**WHAT YOU WILL DO**
Could you arrange the lines of the records below as a JSON list of strings, one string per line, with blank lines omitted and the pictures left out?

**THE RECORDS**

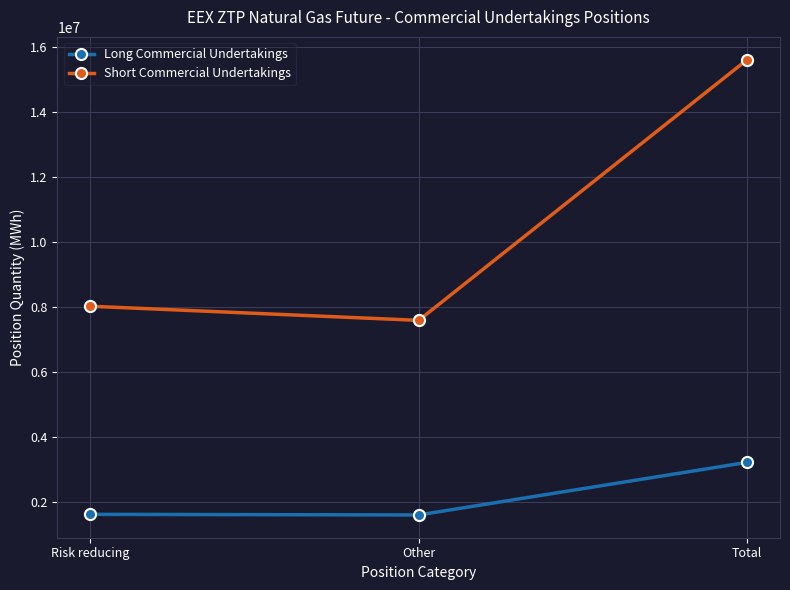

How many data points does each series have?

3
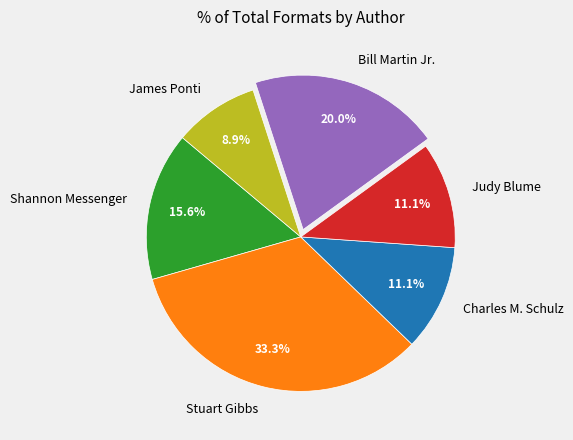

To the nearest percent, what is the difference between the Judy Blume and Shannon Messenger slice percentages?

4%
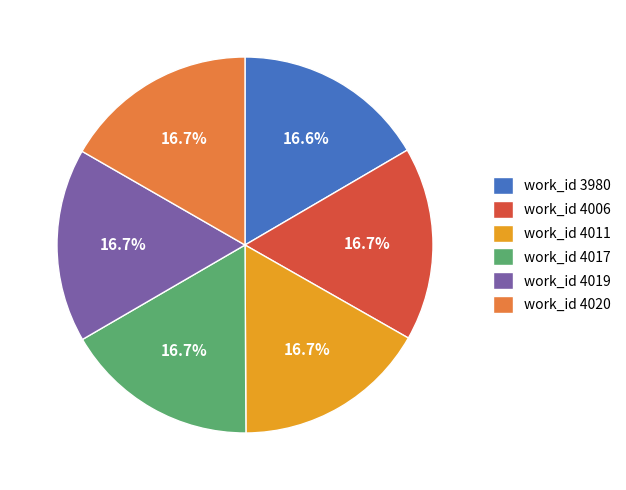

Is there a majority slice in this chart?

No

**RESULT FOR THIS TASK**
[
  "How many data points does each series have?",
  "3",
  "To the nearest percent, what is the difference between the Judy Blume and Shannon Messenger slice percentages?",
  "4%",
  "Is there a majority slice in this chart?",
  "No"
]